И она постоянно проверяет, чтобы красно-зелёный мой шарф прикрывал бы мне нос, и чтобы я дышал строго через это шерстяное забрало, иначе неминуема смерть, а я всеми силами пытаюсь увернуться от беспощадной материнской заботы, и стаскиваю этот чёртов шарф с лица, заявляя, что в противном случае задохнусь тут немедля, на что родительница моя возражает, может и излишне рьяно, и рекомендует мне не выдумывать тут.
И когда наш троллейбус, наконец, появился вдалеке, тревожно задрожав проводами, со стороны Крытого рынка возник, совершенно роскошных очертаний, дядька в моднейшей по тем временам, короткой, искусственной чёрной шубе, ондатровой шапке и в зимних мужских полусапожках, в которые были заправлены его брюки.

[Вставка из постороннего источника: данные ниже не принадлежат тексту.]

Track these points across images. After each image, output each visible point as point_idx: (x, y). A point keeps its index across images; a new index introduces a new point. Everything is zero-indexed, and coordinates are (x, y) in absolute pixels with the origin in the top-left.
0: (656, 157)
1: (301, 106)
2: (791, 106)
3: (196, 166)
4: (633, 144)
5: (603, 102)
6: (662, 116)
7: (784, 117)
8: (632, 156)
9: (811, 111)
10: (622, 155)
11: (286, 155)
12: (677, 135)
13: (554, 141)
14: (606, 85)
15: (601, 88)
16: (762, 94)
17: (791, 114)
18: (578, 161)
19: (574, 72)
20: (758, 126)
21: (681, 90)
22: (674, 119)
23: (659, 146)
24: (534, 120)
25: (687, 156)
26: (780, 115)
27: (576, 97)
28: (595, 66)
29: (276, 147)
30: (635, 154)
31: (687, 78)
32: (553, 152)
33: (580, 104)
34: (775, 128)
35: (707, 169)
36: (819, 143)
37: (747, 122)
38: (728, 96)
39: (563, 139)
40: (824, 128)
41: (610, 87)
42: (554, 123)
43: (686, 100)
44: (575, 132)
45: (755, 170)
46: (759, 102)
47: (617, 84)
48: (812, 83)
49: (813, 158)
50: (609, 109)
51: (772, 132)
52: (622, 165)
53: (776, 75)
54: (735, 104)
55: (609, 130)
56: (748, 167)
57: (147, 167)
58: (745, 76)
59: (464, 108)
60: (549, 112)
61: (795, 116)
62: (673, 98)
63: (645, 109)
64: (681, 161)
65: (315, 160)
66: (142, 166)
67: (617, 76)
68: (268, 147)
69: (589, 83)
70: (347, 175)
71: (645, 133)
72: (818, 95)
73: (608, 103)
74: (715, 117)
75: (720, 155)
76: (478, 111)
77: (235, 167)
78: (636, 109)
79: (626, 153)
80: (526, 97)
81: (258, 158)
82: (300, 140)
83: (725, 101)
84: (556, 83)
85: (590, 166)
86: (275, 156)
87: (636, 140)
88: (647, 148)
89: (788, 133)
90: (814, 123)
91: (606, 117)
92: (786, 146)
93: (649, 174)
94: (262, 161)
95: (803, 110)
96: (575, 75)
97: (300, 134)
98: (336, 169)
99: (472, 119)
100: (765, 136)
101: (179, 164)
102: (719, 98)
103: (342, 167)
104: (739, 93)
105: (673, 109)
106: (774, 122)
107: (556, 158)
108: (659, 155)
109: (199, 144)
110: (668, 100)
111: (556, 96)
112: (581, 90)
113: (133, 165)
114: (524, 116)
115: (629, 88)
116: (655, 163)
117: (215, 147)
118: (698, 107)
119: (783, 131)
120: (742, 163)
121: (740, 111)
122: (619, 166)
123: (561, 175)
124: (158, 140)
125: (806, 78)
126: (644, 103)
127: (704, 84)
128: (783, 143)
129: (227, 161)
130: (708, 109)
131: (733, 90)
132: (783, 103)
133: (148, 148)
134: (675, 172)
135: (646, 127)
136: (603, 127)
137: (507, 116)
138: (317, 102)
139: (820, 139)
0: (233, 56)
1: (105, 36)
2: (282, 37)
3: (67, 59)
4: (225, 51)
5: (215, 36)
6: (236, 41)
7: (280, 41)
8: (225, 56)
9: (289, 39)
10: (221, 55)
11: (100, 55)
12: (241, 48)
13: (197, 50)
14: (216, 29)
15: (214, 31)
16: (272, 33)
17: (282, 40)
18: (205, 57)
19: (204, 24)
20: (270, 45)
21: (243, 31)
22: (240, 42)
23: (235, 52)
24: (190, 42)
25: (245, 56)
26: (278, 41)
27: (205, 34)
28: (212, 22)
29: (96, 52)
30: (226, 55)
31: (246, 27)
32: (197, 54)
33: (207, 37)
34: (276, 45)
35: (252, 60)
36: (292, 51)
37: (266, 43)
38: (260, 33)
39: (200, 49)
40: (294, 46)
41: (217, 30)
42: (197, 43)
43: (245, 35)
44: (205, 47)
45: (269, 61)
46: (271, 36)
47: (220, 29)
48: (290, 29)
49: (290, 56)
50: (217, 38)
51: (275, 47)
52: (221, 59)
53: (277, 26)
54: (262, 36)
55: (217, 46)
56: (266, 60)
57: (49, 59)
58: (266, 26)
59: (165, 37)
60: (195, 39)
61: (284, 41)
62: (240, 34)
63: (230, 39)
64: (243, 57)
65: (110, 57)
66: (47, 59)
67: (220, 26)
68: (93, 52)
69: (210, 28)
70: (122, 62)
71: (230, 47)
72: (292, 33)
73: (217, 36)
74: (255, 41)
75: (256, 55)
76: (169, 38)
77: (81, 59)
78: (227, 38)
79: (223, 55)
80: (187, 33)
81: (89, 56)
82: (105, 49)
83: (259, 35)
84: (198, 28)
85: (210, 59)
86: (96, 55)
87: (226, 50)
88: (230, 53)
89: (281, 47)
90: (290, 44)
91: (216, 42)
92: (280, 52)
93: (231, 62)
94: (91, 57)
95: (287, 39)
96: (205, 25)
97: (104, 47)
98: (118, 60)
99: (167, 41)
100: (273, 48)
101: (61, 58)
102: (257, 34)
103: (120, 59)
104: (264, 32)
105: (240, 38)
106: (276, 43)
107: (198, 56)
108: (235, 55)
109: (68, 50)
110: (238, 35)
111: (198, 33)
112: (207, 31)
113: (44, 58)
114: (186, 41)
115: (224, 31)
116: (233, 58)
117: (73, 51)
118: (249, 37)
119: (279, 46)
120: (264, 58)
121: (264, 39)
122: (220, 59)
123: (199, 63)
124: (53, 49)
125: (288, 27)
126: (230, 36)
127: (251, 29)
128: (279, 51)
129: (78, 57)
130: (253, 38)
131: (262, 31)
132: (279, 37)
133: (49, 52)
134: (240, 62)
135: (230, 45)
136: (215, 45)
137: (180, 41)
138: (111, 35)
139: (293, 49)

Дядька был носат и под выдающимся носом имел густые, табачные усищи, по цвету очень напоминавшие ту же ондатру, из которой была пошита его щегольская ушанка.
Он поспешал, поскольку, как я уже говорил, троллейбус номер 12 не баловал частотой появлений, и в руках его имелась тёмных тонов сумка из какой-то скользкой на вид ткани, полная чего-то, возможно и весьма приятного для этого дядьки, не знаю.

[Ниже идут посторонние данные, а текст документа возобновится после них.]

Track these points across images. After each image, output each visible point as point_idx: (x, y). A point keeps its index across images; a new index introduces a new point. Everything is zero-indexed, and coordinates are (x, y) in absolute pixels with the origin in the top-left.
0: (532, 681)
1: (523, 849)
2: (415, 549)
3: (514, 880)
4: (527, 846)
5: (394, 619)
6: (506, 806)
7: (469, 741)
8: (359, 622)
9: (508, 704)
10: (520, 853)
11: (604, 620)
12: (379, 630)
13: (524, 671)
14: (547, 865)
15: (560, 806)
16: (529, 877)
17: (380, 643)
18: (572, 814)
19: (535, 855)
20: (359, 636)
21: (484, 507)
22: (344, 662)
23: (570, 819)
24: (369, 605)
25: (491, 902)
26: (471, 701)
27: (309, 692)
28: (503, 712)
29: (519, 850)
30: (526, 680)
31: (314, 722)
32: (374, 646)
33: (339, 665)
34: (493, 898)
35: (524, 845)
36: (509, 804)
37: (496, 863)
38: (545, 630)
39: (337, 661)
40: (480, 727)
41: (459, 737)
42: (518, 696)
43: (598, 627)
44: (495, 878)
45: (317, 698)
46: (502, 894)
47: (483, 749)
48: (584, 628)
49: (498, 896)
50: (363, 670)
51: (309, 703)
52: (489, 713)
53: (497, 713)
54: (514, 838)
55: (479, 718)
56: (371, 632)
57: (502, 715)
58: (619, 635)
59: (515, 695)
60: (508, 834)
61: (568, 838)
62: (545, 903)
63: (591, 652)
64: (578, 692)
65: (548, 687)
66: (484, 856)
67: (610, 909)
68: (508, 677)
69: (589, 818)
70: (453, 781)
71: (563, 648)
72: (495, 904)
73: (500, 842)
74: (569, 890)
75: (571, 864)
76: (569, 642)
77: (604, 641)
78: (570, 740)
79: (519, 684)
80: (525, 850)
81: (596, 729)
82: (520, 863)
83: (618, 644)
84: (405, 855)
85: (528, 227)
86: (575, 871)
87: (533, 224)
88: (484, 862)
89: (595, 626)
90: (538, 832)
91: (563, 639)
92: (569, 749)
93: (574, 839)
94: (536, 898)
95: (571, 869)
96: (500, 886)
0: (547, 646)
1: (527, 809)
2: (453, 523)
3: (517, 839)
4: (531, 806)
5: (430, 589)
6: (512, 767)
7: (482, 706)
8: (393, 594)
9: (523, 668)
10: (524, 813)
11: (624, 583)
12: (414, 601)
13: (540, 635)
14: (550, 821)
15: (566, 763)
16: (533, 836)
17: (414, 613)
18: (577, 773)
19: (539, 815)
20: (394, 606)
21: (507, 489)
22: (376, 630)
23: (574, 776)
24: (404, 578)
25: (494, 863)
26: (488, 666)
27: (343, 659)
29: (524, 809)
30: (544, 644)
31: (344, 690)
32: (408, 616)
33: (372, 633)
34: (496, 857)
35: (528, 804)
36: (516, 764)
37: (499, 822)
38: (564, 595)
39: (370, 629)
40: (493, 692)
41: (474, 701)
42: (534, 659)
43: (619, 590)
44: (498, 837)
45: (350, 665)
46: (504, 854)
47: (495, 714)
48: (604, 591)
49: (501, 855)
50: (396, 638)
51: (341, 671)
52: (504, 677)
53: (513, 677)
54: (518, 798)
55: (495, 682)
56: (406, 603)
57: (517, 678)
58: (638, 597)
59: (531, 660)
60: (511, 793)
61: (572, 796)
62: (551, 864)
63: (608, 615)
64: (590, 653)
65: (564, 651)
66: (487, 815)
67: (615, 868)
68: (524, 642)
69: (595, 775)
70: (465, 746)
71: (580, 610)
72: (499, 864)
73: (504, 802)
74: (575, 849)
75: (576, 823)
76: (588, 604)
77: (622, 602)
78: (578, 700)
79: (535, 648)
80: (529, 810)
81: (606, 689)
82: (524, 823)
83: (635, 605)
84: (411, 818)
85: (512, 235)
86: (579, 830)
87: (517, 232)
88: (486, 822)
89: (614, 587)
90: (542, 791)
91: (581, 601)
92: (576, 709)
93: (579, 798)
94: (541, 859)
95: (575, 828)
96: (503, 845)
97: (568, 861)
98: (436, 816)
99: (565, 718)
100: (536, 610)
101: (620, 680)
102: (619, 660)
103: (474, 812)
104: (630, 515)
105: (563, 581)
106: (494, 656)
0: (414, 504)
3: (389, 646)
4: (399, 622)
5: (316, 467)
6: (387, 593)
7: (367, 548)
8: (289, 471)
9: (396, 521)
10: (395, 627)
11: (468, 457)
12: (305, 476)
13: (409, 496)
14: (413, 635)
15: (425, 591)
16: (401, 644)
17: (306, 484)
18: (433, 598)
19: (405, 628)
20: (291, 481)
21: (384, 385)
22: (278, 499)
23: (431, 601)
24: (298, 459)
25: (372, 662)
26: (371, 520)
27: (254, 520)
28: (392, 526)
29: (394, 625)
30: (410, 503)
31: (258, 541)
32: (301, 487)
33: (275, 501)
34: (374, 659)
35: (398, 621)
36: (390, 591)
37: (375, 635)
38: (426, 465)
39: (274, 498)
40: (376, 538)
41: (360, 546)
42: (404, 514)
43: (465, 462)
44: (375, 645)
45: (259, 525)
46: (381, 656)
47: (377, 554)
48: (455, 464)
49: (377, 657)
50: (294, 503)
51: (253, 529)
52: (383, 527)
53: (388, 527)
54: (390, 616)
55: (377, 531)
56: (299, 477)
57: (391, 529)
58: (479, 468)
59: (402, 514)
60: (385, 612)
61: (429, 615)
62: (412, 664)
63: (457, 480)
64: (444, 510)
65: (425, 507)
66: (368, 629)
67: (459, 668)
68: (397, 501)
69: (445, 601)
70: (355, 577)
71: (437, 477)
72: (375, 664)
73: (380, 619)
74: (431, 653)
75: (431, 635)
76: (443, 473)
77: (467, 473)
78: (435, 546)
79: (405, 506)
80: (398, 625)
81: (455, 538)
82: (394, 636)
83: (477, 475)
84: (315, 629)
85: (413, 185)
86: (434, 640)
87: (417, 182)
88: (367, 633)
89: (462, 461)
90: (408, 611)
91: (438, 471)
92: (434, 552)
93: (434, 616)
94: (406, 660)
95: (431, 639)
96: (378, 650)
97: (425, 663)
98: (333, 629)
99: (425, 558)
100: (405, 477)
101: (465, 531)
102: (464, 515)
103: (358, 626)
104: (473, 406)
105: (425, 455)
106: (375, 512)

И когда троллейбус лязгнул дверьми, приглашая всех желающих в своё промёрзшее нутро, и мы с мамой, увлекаемые толпой потянулись в эту сумеречную колесницу, произошла маленькая трагедия. Дядька перешёл на бег, и коварный, обледеневший тротуар просто вылетел у него из-под ног. Мелькнули в воздухе полузастёгнутые на жиганский манер полусапожки, с плаксивым звуком бахнулась и явно получила непоправимый урон склизкой материи сумка, покатилась по снежной каше ондатровая шапка, а сам дядька хрипло и зло, голосом простуженного Вицина, из киноленты «Джентльмены удачи» процедил с ненавистью ко всему сущему — стоматоз, блять!
Троллейбус не стал ждать и мы с этим дядькой навсегда разлетелись по разным вселенным, но сегодня, идя из магазина шаговой доступности и неся в руках два пакета, набитых нехитрой снедью, я, наступив на хорошенько прикатанный добрыми людьми участок тротуара и полетев к чертям собачьим, размахивая баулами и рассыпая по грязному снегу их содержимое, традиционно заорал благим матом — стоматоз, блять!
И сразу тот дядька как живой пред глазами. И вообще вот это всё сразу.